OpenAI is a non-profit research organization chaired by Tesla (NASDAQ:TSLA) and SpaceX boss Elon Musk, and backed by a number of other tech industry giants. Its mission is to “build safe AGI [short for Artificial General Intelligence], and ensure AGI’s benefits are as widely and evenly distributed as possible.”
In a recent blog posted on their website, the group described a breakthrough that could pave the way for the development of AI with human-like abilities. Specifically, they revealed an AI that can imitate an action after being shown how to do it just once. As humans learn new behaviors quickly by imitating what they see, the group also wants their robots to learn by imitating.
The blog post showed a robotic arm picking up a block and stacking it on top of another block, repeating the action until the 6 blocks were grouped in twos. And it was able to do it after seeing a human do it just once. What makes it even more amazing is that the robot was able to stack the blocks following the same color pattern as what it was shown — blue on top of red, green on top of white, and yellow on top of black.

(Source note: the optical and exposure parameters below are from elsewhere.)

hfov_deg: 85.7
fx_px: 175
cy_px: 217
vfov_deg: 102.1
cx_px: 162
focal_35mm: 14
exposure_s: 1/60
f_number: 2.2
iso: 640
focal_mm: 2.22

To make this incredible feat possible, two neural networks were used to power the system: a vision network and an imitation network.
The vision network makes use of the robot’s camera to figure out the position of the blocks. To be able to do this, the robot was first trained by being fed with hundreds of thousands of simulated images showing different objects under various lighting conditions and with varying textures. What’s really interesting is that the vision system never uses a real image for the training. This trains the virtual artificial agent to recognize an object in the real world, even if it has never actually seen a real image of the object before.

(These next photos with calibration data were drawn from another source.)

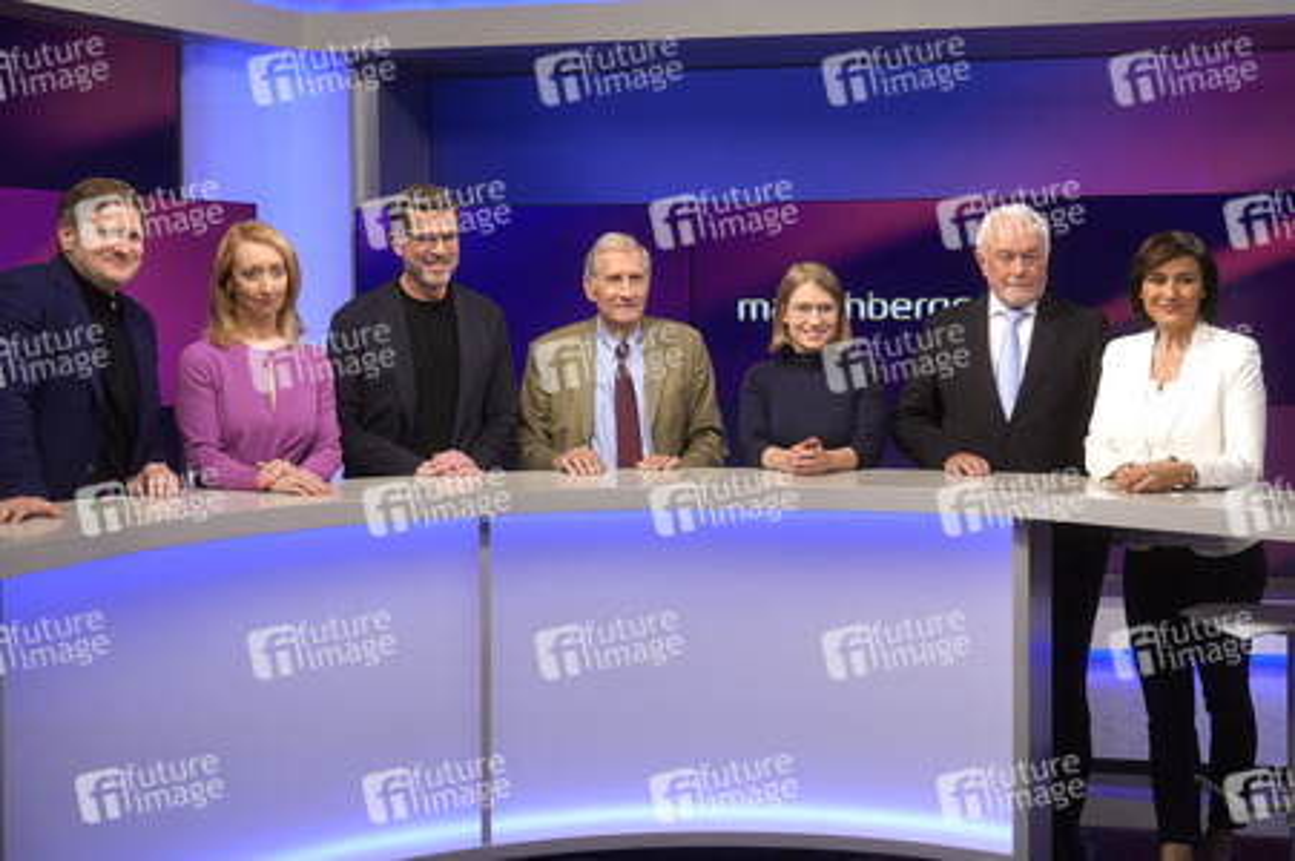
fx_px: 1618
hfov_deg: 43.6
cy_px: 430
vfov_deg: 29.8
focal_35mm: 45
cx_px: 648
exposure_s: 1/320
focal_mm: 30
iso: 640
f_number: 2.2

The imitation network does the mimicking by observing the task done by the human in VR, processing what the objective of the task is, then accomplishing that task.

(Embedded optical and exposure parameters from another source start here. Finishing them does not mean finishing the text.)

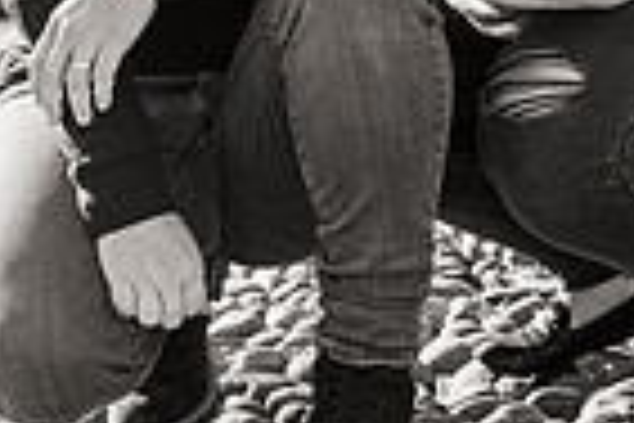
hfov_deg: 9.9
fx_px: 3592
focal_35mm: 204
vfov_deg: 6.6
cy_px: -265
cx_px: 847
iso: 400
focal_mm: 48
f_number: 4
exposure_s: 1/1000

As explained by Josh Tobin, one of OpenAI’s technical staff, in a video posted on their website: “With a single demonstration of the task, we can replicate it in a number of different initial conditions. Teaching the robot how to build a different block arrangement requires only a single additional demonstration.”
He also added that their technique is not specific to blocks, and that this system will serve as the backbone for the general purpose robots they are developing.
Details about the breakthrough — including the significance of the development and what led to it — are discussed in a published paper entitled “One-Shot Imitation Learning”.